There are also sequences in The Wizardry of Jewish Women that are based on actual events, but I modified the characters themselves. In real life, Carmen Lawrence and Anthony Albanese made appearances, but in this version of the same events (in fact, in all the events that are derived from real incidents and enter into my fiction) the characters are different. This turned out to be very wise of me and I will always be grateful to the US editor who taught me to do this, for Albanese is currently one of the most senior figures in Australian government.

Borderlanders involves a character who can produce magic through artwork. Can you tell us more about this? How does magic work in your world?

This is the same weird Australia I used in the short story that Mindy Klasky published in Nevertheless, She Persisted https://bookshop.org/books/nevertheless-she-persisted-a-book-view-cafe-anthology/9781611386875There is a connection between magic and emotions, but there’s often a twist in it. You can never quite be certain that the world you are looking at is the one you thought you were in.

How do you think fantasy writing will evolve over the next few decades? Any trends you are seeing now that you think will become more relevant?

We’ve had a wave of growing cultural awareness recently, where many writers explore their own background in their work, or suddenly realise that when they write about other cultures and lives they have been guilty of ‘othering  characters in the writing. It hasn’t dug deep yet, but if it does, it might change everything.

We have some of the tools for that change already: own voices, asking for help with writing people from different backgrounds to ourselves, understanding that some people can be hurt if we choose our subjects lightly. We still have a wider cultural framework, however, that pushes easier, more comfortable and less diverse views.

If we’re very lucky, we might have a brilliant blossoming of new paths in novels as authors discover how much narrative potential there is in getting rid of the most egregious bias.

What big current affairs issue would the main character of Borderlanders, Melissa, have an interest in? What would her opinion be on this issue?

Her main focus would be on current government. Given the Federal government in Australia is not at all supportive of people with disabilities, her life is affected by Federal policies and she would keep an eye on it. That would be very personal, and she might not say anything in public. What she would talk about at a dinner party is how government policies hurt people. I suspect she would simply say that and then be quiet again. She’s not someone who makes the ears of others ring with her opinions.

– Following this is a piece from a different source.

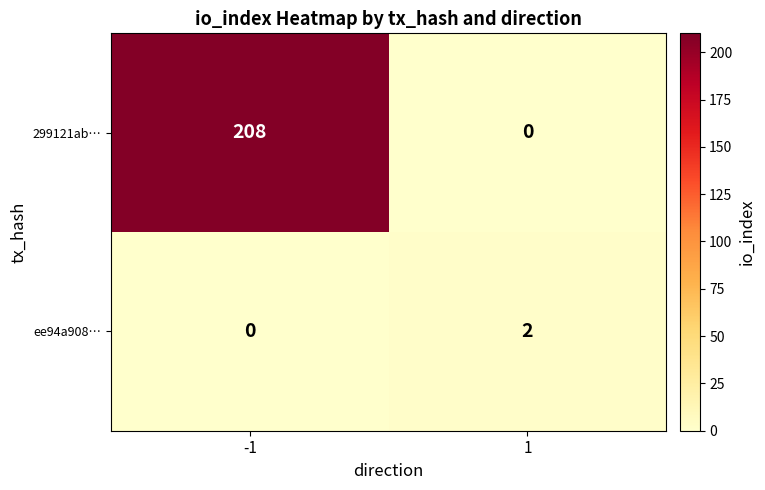

At how many categories does at least one series exceed 106?

1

In Borderlanders, you are writing about disabled characters. How do you feel disabled characters are handled in fantasy media in general and how do you feel this could be improved?

I have a big gripe about many characters in fantasy media in general. The vast majority of those depicting someone ‘other’ (whatever the reason for the othering) are often depicted as shadow figures. Not full characters. I don’t feel as if I want to meet them or avoid them. If I don’t have even an inkling of who they are off the page, then the author has done them a disservice and has put a stick figure in their work in place of a real person.

Since each and every person with disabilities (to use that as an example) is an individual, with a whole life and really interesting things to say, to give them short shrift is to add to the bias about them.

Othering can be done to so many different people – it loses us our humanity. All writers need to do is say “Yes, this person is Black American, or Indigenous Australian, or queer, or Jewish, or Hindu or disabled… but what are they like as a person and how do these aspects of their lives integrate with who they are as a person?”

If I were to ask Melissa what was happening in the story of Borderlanders, how do you think she would answer?

“I don’t know. Really. I’m trying to understand, but, honestly, I need to sort out some issues before I can answer your questions. Can I ask you, though, why you need to ask me this? Books are made to be read, not explained by characters.”